Teenage Cult Fiction

Here are three teen novels that deal with cults:

Fahy, Thomas Richard. The Unspoken.
New York: Simon & Schuster Books for Young Readers, 2008.

"The bright red blood on Allison's pillow reminds her of 'Snow White' --not the watered-down Disney version with magic kisses, dwarfs named Dopey, and singing animals. The older story with a hateful queen who wants to eat a young girl's lung and liver. The one that ends when the queen is torched to death in red-hot iron slippers."
Even though The Unspoken is only 166 pages long--and it has a fantastic opening paragraph--I only got halfway through the book. To be fair, I'm not a big fan of horror stories.

Yolen, Jane, and Bruce Coville. Armageddon Summer. San Diego, Calif: Harcourt Brace, 1998.

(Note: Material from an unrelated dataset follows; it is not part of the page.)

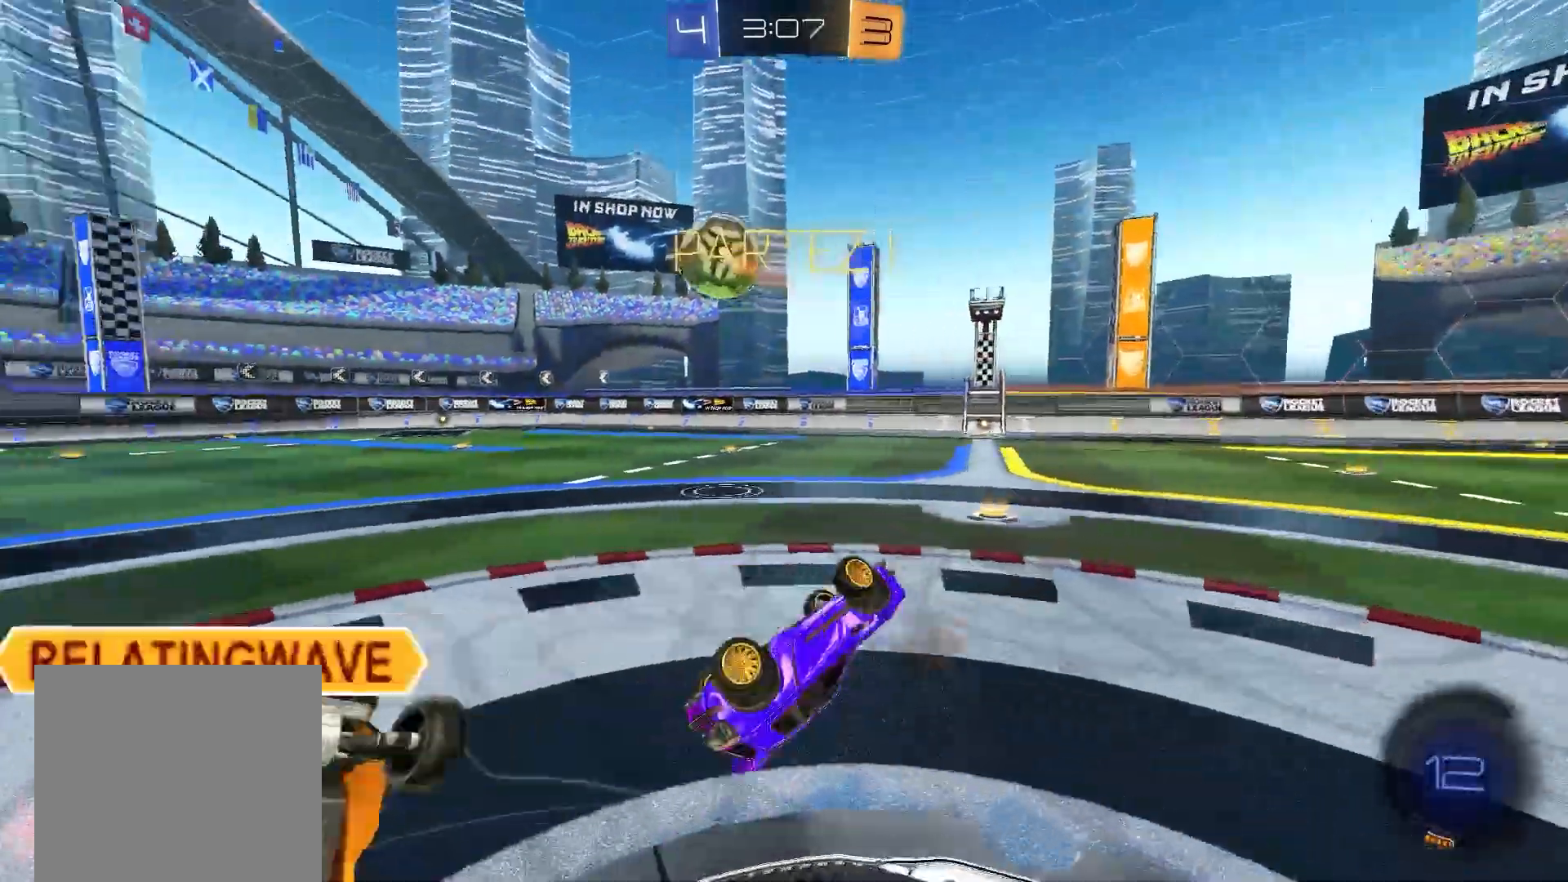
{"buttons": ["B", "R2"], "right_stick": "center", "events": [[150, "R1", "up"], [250, "R2", "down"], [400, "B", "down"]]}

Two teenagers are dragged along by their parents to a separatist militia camp to await the end of the world. Armageddon Summer is a good book, but a little dated.

Haddix, Margaret Peterson. Leaving Fishers. Paw Prints, 2008.
New kid in town, Dorry Stephens, is lured into joining a religious youth group that turns out to be more of a cult than a church. If you liked the Family Guy episode, Chitty Chitty Death Bang, you will love Leaving Fishers.